I’m on my soup kick, so last night I tried a low fat version of the Olive Garden’s Zuppa Toscana. This is my favorite soup when I do that whole Soup Salad and Breadsticks deals, but Im SURE its full of fat and sodium two things I don’t need to partake in. So anyways I decided to make my own version!
-One Quart FAT FREE Half and Half
-3 cups Low Sodium Vegetable Broth
-1 Large bunch of chopped Kale (I think like 4 or 5 cups worth)
– 3 Medium Yellow Potatoes
-1 Medium onion Diced
-1-2 Cups Sliced Turkey Sausage or Ground Turkey Sausage
-1-2 table spoons of Red Pepper Flakes
-Salt and Pepper
-1 Teaspoon Minced Garlic
-1 Tablespoon Olive oil
-In a medium frying pan saute olive oil, garlic, onions and sausage.
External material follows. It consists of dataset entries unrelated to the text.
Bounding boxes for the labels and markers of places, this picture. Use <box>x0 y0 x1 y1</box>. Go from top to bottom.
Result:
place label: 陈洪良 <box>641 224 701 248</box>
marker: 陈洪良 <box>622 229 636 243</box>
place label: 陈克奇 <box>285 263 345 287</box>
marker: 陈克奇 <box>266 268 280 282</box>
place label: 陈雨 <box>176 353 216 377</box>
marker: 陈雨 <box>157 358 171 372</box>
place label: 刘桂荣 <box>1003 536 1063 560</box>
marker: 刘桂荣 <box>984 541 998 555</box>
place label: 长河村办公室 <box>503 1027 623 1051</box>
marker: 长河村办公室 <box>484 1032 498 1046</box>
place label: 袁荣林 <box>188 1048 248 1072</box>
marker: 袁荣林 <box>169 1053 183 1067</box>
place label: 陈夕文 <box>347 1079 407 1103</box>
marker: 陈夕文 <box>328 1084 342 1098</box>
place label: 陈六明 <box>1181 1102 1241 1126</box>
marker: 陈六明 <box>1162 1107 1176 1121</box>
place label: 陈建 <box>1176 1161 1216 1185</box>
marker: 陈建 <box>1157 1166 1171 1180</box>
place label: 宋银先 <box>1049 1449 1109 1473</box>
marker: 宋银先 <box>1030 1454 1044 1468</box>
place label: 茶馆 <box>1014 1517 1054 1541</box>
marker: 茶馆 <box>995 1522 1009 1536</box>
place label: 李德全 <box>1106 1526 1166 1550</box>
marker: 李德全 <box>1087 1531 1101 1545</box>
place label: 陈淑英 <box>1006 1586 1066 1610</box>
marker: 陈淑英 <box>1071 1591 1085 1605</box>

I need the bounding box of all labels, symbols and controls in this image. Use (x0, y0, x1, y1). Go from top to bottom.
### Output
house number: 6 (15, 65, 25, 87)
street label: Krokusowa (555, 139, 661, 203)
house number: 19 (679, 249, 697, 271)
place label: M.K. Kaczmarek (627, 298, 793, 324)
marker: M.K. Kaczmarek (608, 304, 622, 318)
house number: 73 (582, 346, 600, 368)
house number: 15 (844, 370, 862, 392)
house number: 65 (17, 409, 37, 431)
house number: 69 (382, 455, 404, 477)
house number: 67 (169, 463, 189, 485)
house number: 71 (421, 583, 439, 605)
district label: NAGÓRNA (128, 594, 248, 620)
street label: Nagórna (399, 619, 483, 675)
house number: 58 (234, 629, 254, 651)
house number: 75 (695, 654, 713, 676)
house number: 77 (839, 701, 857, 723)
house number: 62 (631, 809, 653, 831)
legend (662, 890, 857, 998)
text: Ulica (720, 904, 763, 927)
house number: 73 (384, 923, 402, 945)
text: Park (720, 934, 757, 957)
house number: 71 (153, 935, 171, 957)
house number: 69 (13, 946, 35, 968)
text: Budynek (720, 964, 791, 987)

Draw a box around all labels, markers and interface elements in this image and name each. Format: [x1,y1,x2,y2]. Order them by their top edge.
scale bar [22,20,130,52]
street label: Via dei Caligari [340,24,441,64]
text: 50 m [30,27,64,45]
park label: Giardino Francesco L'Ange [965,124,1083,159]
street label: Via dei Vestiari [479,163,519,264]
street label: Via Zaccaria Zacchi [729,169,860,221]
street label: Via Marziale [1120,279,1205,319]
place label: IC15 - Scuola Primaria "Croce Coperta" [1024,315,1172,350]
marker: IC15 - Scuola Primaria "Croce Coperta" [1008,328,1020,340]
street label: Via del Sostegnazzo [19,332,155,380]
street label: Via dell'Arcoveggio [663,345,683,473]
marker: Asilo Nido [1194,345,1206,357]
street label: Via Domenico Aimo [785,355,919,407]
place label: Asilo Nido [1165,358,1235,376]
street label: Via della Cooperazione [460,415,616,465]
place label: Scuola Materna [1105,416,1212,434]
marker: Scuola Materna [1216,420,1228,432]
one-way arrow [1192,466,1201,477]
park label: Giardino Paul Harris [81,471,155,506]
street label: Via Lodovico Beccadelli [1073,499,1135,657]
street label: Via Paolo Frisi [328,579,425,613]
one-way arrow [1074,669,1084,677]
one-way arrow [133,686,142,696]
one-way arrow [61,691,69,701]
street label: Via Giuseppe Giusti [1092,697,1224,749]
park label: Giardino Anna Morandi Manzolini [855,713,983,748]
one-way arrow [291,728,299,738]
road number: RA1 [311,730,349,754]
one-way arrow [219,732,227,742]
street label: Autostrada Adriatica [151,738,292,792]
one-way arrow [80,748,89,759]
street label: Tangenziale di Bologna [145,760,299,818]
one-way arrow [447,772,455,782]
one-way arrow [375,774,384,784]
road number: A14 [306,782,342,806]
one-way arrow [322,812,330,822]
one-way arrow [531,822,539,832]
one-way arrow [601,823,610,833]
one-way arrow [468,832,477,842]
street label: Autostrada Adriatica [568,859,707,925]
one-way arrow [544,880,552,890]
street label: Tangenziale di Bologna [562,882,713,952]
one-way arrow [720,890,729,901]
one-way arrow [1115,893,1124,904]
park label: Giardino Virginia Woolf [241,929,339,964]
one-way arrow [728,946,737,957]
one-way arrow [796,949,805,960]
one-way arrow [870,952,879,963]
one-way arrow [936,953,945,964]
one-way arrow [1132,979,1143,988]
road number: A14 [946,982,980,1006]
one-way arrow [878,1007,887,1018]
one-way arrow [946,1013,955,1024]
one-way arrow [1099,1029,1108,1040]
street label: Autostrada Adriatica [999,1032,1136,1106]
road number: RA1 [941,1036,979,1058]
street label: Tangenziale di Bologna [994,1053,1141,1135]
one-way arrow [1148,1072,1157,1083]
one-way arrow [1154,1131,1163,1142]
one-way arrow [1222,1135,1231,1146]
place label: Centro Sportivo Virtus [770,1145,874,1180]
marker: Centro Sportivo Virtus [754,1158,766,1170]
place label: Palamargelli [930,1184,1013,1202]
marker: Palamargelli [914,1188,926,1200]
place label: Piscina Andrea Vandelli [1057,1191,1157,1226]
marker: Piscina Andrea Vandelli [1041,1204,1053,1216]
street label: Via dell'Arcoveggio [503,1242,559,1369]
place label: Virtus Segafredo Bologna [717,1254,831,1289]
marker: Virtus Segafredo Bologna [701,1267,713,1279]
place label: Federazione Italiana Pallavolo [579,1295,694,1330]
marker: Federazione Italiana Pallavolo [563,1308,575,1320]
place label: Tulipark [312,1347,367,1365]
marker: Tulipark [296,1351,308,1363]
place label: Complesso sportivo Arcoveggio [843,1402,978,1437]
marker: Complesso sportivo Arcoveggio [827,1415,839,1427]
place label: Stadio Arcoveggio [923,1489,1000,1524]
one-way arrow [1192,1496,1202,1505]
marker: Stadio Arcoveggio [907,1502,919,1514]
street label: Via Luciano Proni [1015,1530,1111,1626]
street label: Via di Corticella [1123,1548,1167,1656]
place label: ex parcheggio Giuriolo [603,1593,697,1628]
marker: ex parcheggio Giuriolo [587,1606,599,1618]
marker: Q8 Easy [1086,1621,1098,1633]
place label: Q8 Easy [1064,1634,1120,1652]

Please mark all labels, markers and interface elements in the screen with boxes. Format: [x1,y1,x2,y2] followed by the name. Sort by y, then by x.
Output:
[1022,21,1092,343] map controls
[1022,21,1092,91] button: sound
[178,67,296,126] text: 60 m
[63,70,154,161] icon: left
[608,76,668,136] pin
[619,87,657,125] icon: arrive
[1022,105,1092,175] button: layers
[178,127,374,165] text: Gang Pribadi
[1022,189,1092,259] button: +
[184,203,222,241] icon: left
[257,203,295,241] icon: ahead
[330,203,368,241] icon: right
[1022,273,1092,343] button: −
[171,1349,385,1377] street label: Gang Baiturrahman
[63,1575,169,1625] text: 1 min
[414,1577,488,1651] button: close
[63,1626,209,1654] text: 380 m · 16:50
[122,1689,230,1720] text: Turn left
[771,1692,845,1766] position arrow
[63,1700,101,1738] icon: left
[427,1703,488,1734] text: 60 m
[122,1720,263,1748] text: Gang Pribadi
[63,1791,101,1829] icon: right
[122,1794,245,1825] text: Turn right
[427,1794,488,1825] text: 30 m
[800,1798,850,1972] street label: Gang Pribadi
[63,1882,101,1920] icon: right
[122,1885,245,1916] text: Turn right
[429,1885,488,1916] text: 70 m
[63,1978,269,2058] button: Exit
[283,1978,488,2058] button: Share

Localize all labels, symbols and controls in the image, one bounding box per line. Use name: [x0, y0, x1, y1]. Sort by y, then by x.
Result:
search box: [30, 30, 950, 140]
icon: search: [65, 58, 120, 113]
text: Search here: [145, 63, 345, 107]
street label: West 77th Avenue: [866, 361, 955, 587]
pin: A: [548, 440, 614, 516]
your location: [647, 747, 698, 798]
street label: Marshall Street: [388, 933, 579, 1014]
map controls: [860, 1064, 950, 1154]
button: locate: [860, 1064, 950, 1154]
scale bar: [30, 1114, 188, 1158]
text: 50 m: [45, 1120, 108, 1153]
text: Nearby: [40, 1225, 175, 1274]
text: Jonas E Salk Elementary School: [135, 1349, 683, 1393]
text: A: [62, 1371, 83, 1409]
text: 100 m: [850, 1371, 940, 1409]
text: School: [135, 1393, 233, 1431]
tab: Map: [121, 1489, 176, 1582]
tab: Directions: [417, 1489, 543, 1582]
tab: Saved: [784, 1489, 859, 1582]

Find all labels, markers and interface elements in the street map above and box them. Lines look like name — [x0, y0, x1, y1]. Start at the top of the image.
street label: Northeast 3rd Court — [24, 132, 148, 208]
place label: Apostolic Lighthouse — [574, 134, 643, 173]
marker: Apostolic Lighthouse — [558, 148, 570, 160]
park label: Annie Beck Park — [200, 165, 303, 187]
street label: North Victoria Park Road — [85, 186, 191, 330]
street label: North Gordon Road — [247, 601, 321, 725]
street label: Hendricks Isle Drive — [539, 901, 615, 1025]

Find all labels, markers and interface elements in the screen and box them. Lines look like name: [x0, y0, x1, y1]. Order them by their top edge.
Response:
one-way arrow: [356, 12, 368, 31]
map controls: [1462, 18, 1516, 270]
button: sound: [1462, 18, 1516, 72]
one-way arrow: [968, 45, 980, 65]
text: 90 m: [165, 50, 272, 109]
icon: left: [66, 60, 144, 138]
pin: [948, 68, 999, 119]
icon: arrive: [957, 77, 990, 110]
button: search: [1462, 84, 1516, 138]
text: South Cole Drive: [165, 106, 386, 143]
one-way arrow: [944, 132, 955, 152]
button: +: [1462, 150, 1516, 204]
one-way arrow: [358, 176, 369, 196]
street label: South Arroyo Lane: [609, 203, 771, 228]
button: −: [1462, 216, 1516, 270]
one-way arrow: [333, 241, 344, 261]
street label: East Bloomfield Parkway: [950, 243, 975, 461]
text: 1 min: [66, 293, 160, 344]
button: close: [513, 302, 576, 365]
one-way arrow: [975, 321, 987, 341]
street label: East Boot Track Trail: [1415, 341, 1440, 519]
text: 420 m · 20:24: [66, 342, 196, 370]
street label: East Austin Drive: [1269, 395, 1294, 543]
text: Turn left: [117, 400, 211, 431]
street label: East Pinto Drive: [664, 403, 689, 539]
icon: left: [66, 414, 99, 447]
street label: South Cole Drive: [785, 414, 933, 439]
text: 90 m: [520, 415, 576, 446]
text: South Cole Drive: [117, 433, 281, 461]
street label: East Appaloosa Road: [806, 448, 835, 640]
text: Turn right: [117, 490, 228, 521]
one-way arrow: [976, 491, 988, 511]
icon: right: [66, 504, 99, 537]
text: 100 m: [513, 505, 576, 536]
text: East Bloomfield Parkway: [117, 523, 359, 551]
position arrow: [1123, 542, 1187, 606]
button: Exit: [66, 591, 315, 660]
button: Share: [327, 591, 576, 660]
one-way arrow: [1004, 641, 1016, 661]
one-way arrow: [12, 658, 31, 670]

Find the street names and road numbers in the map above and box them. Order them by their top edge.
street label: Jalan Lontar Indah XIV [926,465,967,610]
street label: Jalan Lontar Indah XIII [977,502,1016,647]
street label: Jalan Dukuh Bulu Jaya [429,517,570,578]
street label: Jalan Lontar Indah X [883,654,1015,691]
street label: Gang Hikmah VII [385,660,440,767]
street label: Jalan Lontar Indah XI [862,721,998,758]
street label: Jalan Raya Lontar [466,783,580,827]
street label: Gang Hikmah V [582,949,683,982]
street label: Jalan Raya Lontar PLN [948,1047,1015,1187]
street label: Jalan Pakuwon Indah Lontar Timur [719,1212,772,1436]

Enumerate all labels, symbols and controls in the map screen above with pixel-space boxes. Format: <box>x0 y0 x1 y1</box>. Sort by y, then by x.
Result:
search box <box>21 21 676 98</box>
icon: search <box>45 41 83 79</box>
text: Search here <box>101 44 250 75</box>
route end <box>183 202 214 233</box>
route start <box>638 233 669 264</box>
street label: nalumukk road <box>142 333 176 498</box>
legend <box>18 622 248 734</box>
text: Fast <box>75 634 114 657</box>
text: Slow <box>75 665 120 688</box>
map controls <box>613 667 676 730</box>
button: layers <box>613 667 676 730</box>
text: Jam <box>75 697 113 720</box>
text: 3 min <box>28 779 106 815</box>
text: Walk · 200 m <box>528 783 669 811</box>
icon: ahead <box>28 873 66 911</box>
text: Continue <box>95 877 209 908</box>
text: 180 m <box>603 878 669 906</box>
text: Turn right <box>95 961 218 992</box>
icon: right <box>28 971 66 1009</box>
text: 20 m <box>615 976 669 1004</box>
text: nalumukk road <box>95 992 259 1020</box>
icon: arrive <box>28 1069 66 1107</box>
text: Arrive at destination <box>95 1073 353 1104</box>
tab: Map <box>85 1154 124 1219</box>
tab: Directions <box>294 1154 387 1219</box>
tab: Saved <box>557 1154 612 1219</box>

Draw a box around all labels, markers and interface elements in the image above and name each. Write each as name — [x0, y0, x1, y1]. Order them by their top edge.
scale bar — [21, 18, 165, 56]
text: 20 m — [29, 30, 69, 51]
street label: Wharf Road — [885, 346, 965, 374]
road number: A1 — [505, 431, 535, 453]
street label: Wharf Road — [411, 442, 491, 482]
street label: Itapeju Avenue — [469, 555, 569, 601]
-Meanwhile wash and slice yellow potatoes (skins still on) and roughly chop Kale. Place chopped kale into a large soup pot with the Vegetable broth, bring to a simmer and cover.
-When kale is limp, add the sauteed onion and sausage mixture to the kale and broth in the pot. Add all the half and half, bring to a boil. Add sliced potatoes, red pepper flakes, bring to a simmer and cover.
The sausage I used was an apple turkey sausage so my soup was a little sweet at first. To salt-en it up a bit I added about a tablespoon of salt (start with a little at a time) and a good few shakes of Worcestershire sauce. Add more or less red pepper flakes depending how spicy you like.
Let the whole thing simmer for about 1/2 hour or until potatoes are soft but not mush.
This soup is soooo yummy! And it tasted like a rich cream soup only its fat free cream! Holla! Oh and it was even better on day two with the snow we have falling right now!